- **INPUT RECORDS**:
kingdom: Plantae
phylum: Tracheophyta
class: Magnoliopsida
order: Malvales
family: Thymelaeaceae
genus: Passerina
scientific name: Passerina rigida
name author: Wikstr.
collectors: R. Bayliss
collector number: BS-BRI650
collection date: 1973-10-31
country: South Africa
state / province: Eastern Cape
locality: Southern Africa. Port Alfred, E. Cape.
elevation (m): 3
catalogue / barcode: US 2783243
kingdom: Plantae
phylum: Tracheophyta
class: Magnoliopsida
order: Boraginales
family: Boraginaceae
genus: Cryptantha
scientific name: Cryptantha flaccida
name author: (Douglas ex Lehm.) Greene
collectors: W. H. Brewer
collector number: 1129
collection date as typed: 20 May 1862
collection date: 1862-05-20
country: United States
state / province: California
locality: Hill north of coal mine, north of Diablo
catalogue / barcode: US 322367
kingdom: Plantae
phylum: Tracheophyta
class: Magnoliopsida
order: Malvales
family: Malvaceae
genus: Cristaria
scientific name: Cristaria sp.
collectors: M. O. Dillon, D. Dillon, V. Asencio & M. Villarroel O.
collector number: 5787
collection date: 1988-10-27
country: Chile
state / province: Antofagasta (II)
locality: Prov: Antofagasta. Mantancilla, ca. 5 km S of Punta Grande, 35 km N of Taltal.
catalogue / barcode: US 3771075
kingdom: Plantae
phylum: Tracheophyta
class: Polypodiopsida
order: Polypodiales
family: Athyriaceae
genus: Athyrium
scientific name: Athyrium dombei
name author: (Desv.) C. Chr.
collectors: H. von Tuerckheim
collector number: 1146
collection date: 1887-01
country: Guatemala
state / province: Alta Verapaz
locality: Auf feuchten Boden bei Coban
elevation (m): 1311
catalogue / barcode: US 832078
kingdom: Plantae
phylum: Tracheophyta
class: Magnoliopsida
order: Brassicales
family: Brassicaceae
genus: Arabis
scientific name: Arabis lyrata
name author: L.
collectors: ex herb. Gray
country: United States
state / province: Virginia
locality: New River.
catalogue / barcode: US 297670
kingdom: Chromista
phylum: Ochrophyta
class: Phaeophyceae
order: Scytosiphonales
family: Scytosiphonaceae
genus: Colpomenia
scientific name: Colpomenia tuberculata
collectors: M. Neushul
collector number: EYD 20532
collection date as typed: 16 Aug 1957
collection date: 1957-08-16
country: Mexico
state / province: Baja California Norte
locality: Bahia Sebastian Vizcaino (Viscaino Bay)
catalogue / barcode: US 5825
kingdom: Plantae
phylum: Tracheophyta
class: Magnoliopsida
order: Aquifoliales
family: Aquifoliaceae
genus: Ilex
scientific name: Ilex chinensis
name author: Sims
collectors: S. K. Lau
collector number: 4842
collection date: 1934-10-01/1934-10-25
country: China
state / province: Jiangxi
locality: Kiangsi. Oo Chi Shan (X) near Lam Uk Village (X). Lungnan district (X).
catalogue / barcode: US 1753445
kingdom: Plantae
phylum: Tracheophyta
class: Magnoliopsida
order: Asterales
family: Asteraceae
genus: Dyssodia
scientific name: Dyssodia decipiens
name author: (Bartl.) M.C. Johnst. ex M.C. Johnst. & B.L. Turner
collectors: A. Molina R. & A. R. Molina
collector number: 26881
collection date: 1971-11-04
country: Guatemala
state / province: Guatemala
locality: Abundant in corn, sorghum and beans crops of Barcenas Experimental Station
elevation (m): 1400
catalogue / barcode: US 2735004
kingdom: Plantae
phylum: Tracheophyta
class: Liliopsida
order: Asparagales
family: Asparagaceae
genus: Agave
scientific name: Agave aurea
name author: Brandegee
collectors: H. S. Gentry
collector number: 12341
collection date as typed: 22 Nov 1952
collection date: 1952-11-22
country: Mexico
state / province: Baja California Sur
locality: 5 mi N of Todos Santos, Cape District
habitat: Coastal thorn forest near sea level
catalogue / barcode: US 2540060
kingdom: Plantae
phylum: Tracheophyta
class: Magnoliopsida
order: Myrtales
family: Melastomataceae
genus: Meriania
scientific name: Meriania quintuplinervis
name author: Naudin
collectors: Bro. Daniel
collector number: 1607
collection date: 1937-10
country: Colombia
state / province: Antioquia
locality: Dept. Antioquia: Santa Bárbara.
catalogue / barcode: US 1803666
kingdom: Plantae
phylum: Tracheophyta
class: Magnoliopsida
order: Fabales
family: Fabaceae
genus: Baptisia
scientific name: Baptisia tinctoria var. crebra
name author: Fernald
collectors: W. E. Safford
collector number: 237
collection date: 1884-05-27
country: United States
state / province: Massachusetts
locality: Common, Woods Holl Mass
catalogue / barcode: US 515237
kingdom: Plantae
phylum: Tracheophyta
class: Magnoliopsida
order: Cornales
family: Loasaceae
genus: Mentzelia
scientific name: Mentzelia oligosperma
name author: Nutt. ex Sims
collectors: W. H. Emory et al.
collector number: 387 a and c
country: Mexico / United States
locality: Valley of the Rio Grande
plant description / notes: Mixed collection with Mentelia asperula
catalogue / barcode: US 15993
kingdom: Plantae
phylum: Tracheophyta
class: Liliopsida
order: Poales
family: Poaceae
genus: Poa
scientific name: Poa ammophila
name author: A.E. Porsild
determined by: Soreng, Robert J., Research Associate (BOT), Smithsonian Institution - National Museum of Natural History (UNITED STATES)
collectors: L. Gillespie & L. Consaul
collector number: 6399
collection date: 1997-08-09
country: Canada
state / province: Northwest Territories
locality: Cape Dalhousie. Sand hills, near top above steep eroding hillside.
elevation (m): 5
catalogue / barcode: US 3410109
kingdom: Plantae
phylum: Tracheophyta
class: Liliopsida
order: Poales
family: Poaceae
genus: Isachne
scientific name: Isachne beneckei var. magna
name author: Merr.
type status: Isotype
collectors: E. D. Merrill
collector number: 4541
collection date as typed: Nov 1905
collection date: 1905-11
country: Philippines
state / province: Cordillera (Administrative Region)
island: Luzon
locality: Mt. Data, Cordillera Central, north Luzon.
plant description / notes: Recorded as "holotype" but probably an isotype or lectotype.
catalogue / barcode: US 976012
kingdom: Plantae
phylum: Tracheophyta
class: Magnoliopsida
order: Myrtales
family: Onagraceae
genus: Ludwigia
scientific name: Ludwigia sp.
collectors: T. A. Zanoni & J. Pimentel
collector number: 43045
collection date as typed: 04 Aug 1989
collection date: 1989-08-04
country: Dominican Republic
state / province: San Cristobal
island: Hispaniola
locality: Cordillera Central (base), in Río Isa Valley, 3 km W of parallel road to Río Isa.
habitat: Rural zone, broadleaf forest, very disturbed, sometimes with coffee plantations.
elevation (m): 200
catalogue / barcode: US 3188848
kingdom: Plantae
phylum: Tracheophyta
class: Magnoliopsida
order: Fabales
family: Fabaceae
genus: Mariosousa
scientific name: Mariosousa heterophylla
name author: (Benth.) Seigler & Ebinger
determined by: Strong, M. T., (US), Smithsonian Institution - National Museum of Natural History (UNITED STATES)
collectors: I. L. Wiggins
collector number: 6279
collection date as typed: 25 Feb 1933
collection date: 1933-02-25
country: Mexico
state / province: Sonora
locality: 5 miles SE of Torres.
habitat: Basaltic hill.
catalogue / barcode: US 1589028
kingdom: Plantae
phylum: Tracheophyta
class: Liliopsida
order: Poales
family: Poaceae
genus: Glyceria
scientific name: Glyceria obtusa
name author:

- **PROBLEM STATEMENT**:
Lay out every line of the material above as a Markdown table with two columns, Row for the line's number and Entry for the line itself, leaving out any blank lines.

- **ANSWER BELOW**:
| Row | Entry |
|---|---|
| 1 | kingdom: Plantae |
| 2 | phylum: Tracheophyta |
| 3 | class: Magnoliopsida |
| 4 | order: Malvales |
| 5 | family: Thymelaeaceae |
| 6 | genus: Passerina |
| 7 | scientific name: Passerina rigida |
| 8 | name author: Wikstr. |
| 9 | collectors: R. Bayliss |
| 10 | collector number: BS-BRI650 |
| 11 | collection date: 1973-10-31 |
| 12 | country: South Africa |
| 13 | state / province: Eastern Cape |
| 14 | locality: Southern Africa. Port Alfred, E. Cape. |
| 15 | elevation (m): 3 |
| 16 | catalogue / barcode: US 2783243 |
| 17 | kingdom: Plantae |
| 18 | phylum: Tracheophyta |
| 19 | class: Magnoliopsida |
| 20 | order: Boraginales |
| 21 | family: Boraginaceae |
| 22 | genus: Cryptantha |
| 23 | scientific name: Cryptantha flaccida |
| 24 | name author: (Douglas ex Lehm.) Greene |
| 25 | collectors: W. H. Brewer |
| 26 | collector number: 1129 |
| 27 | collection date as typed: 20 May 1862 |
| 28 | collection date: 1862-05-20 |
| 29 | country: United States |
| 30 | state / province: California |
| 31 | locality: Hill north of coal mine, north of Diablo |
| 32 | catalogue / barcode: US 322367 |
| 33 | kingdom: Plantae |
| 34 | phylum: Tracheophyta |
| 35 | class: Magnoliopsida |
| 36 | order: Malvales |
| 37 | family: Malvaceae |
| 38 | genus: Cristaria |
| 39 | scientific name: Cristaria sp. |
| 40 | collectors: M. O. Dillon, D. Dillon, V. Asencio & M. Villarroel O. |
| 41 | collector number: 5787 |
| 42 | collection date: 1988-10-27 |
| 43 | country: Chile |
| 44 | state / province: Antofagasta (II) |
| 45 | locality: Prov: Antofagasta. Mantancilla, ca. 5 km S of Punta Grande, 35 km N of Taltal. |
| 46 | catalogue / barcode: US 3771075 |
| 47 | kingdom: Plantae |
| 48 | phylum: Tracheophyta |
| 49 | class: Polypodiopsida |
| 50 | order: Polypodiales |
| 51 | family: Athyriaceae |
| 52 | genus: Athyrium |
| 53 | scientific name: Athyrium dombei |
| 54 | name author: (Desv.) C. Chr. |
| 55 | collectors: H. von Tuerckheim |
| 56 | collector number: 1146 |
| 57 | collection date: 1887-01 |
| 58 | country: Guatemala |
| 59 | state / province: Alta Verapaz |
| 60 | locality: Auf feuchten Boden bei Coban |
| 61 | elevation (m): 1311 |
| 62 | catalogue / barcode: US 832078 |
| 63 | kingdom: Plantae |
| 64 | phylum: Tracheophyta |
| 65 | class: Magnoliopsida |
| 66 | order: Brassicales |
| 67 | family: Brassicaceae |
| 68 | genus: Arabis |
| 69 | scientific name: Arabis lyrata |
| 70 | name author: L. |
| 71 | collectors: ex herb. Gray |
| 72 | country: United States |
| 73 | state / province: Virginia |
| 74 | locality: New River. |
| 75 | catalogue / barcode: US 297670 |
| 76 | kingdom: Chromista |
| 77 | phylum: Ochrophyta |
| 78 | class: Phaeophyceae |
| 79 | order: Scytosiphonales |
| 80 | family: Scytosiphonaceae |
| 81 | genus: Colpomenia |
| 82 | scientific name: Colpomenia tuberculata |
| 83 | collectors: M. Neushul |
| 84 | collector number: EYD 20532 |
| 85 | collection date as typed: 16 Aug 1957 |
| 86 | collection date: 1957-08-16 |
| 87 | country: Mexico |
| 88 | state / province: Baja California Norte |
| 89 | locality: Bahia Sebastian Vizcaino (Viscaino Bay) |
| 90 | catalogue / barcode: US 5825 |
| 91 | kingdom: Plantae |
| 92 | phylum: Tracheophyta |
| 93 | class: Magnoliopsida |
| 94 | order: Aquifoliales |
| 95 | family: Aquifoliaceae |
| 96 | genus: Ilex |
| 97 | scientific name: Ilex chinensis |
| 98 | name author: Sims |
| 99 | collectors: S. K. Lau |
| 100 | collector number: 4842 |
| 101 | collection date: 1934-10-01/1934-10-25 |
| 102 | country: China |
| 103 | state / province: Jiangxi |
| 104 | locality: Kiangsi. Oo Chi Shan (X) near Lam Uk Village (X). Lungnan district (X). |
| 105 | catalogue / barcode: US 1753445 |
| 106 | kingdom: Plantae |
| 107 | phylum: Tracheophyta |
| 108 | class: Magnoliopsida |
| 109 | order: Asterales |
| 110 | family: Asteraceae |
| 111 | genus: Dyssodia |
| 112 | scientific name: Dyssodia decipiens |
| 113 | name author: (Bartl.) M.C. Johnst. ex M.C. Johnst. & B.L. Turner |
| 114 | collectors: A. Molina R. & A. R. Molina |
| 115 | collector number: 26881 |
| 116 | collection date: 1971-11-04 |
| 117 | country: Guatemala |
| 118 | state / province: Guatemala |
| 119 | locality: Abundant in corn, sorghum and beans crops of Barcenas Experimental Station |
| 120 | elevation (m): 1400 |
| 121 | catalogue / barcode: US 2735004 |
| 122 | kingdom: Plantae |
| 123 | phylum: Tracheophyta |
| 124 | class: Liliopsida |
| 125 | order: Asparagales |
| 126 | family: Asparagaceae |
| 127 | genus: Agave |
| 128 | scientific name: Agave aurea |
| 129 | name author: Brandegee |
| 130 | collectors: H. S. Gentry |
| 131 | collector number: 12341 |
| 132 | collection date as typed: 22 Nov 1952 |
| 133 | collection date: 1952-11-22 |
| 134 | country: Mexico |
| 135 | state / province: Baja California Sur |
| 136 | locality: 5 mi N of Todos Santos, Cape District |
| 137 | habitat: Coastal thorn forest near sea level |
| 138 | catalogue / barcode: US 2540060 |
| 139 | kingdom: Plantae |
| 140 | phylum: Tracheophyta |
| 141 | class: Magnoliopsida |
| 142 | order: Myrtales |
| 143 | family: Melastomataceae |
| 144 | genus: Meriania |
| 145 | scientific name: Meriania quintuplinervis |
| 146 | name author: Naudin |
| 147 | collectors: Bro. Daniel |
| 148 | collector number: 1607 |
| 149 | collection date: 1937-10 |
| 150 | country: Colombia |
| 151 | state / province: Antioquia |
| 152 | locality: Dept. Antioquia: Santa Bárbara. |
| 153 | catalogue / barcode: US 1803666 |
| 154 | kingdom: Plantae |
| 155 | phylum: Tracheophyta |
| 156 | class: Magnoliopsida |
| 157 | order: Fabales |
| 158 | family: Fabaceae |
| 159 | genus: Baptisia |
| 160 | scientific name: Baptisia tinctoria var. crebra |
| 161 | name author: Fernald |
| 162 | collectors: W. E. Safford |
| 163 | collector number: 237 |
| 164 | collection date: 1884-05-27 |
| 165 | country: United States |
| 166 | state / province: Massachusetts |
| 167 | locality: Common, Woods Holl Mass |
| 168 | catalogue / barcode: US 515237 |
| 169 | kingdom: Plantae |
| 170 | phylum: Tracheophyta |
| 171 | class: Magnoliopsida |
| 172 | order: Cornales |
| 173 | family: Loasaceae |
| 174 | genus: Mentzelia |
| 175 | scientific name: Mentzelia oligosperma |
| 176 | name author: Nutt. ex Sims |
| 177 | collectors: W. H. Emory et al. |
| 178 | collector number: 387 a and c |
| 179 | country: Mexico / United States |
| 180 | locality: Valley of the Rio Grande |
| 181 | plant description / notes: Mixed collection with Mentelia asperula |
| 182 | catalogue / barcode: US 15993 |
| 183 | kingdom: Plantae |
| 184 | phylum: Tracheophyta |
| 185 | class: Liliopsida |
| 186 | order: Poales |
| 187 | family: Poaceae |
| 188 | genus: Poa |
| 189 | scientific name: Poa ammophila |
| 190 | name author: A.E. Porsild |
| 191 | determined by: Soreng, Robert J., Research Associate (BOT), Smithsonian Institution - National Museum of Natural History (UNITED STATES) |
| 192 | collectors: L. Gillespie & L. Consaul |
| 193 | collector number: 6399 |
| 194 | collection date: 1997-08-09 |
| 195 | country: Canada |
| 196 | state / province: Northwest Territories |
| 197 | locality: Cape Dalhousie. Sand hills, near top above steep eroding hillside. |
| 198 | elevation (m): 5 |
| 199 | catalogue / barcode: US 3410109 |
| 200 | kingdom: Plantae |
| 201 | phylum: Tracheophyta |
| 202 | class: Liliopsida |
| 203 | order: Poales |
| 204 | family: Poaceae |
| 205 | genus: Isachne |
| 206 | scientific name: Isachne beneckei var. magna |
| 207 | name author: Merr. |
| 208 | type status: Isotype |
| 209 | collectors: E. D. Merrill |
| 210 | collector number: 4541 |
| 211 | collection date as typed: Nov 1905 |
| 212 | collection date: 1905-11 |
| 213 | country: Philippines |
| 214 | state / province: Cordillera (Administrative Region) |
| 215 | island: Luzon |
| 216 | locality: Mt. Data, Cordillera Central, north Luzon. |
| 217 | plant description / notes: Recorded as "holotype" but probably an isotype or lectotype. |
| 218 | catalogue / barcode: US 976012 |
| 219 | kingdom: Plantae |
| 220 | phylum: Tracheophyta |
| 221 | class: Magnoliopsida |
| 222 | order: Myrtales |
| 223 | family: Onagraceae |
| 224 | genus: Ludwigia |
| 225 | scientific name: Ludwigia sp. |
| 226 | collectors: T. A. Zanoni & J. Pimentel |
| 227 | collector number: 43045 |
| 228 | collection date as typed: 04 Aug 1989 |
| 229 | collection date: 1989-08-04 |
| 230 | country: Dominican Republic |
| 231 | state / province: San Cristobal |
| 232 | island: Hispaniola |
| 233 | locality: Cordillera Central (base), in Río Isa Valley, 3 km W of parallel road to Río Isa. |
| 234 | habitat: Rural zone, broadleaf forest, very disturbed, sometimes with coffee plantations. |
| 235 | elevation (m): 200 |
| 236 | catalogue / barcode: US 3188848 |
| 237 | kingdom: Plantae |
| 238 | phylum: Tracheophyta |
| 239 | class: Magnoliopsida |
| 240 | order: Fabales |
| 241 | family: Fabaceae |
| 242 | genus: Mariosousa |
| 243 | scientific name: Mariosousa heterophylla |
| 244 | name author: (Benth.) Seigler & Ebinger |
| 245 | determined by: Strong, M. T., (US), Smithsonian Institution - National Museum of Natural History (UNITED STATES) |
| 246 | collectors: I. L. Wiggins |
| 247 | collector number: 6279 |
| 248 | collection date as typed: 25 Feb 1933 |
| 249 | collection date: 1933-02-25 |
| 250 | country: Mexico |
| 251 | state / province: Sonora |
| 252 | locality: 5 miles SE of Torres. |
| 253 | habitat: Basaltic hill. |
| 254 | catalogue / barcode: US 1589028 |
| 255 | kingdom: Plantae |
| 256 | phylum: Tracheophyta |
| 257 | class: Liliopsida |
| 258 | order: Poales |
| 259 | family: Poaceae |
| 260 | genus: Glyceria |
| 261 | scientific name: Glyceria obtusa |
| 262 | name author: |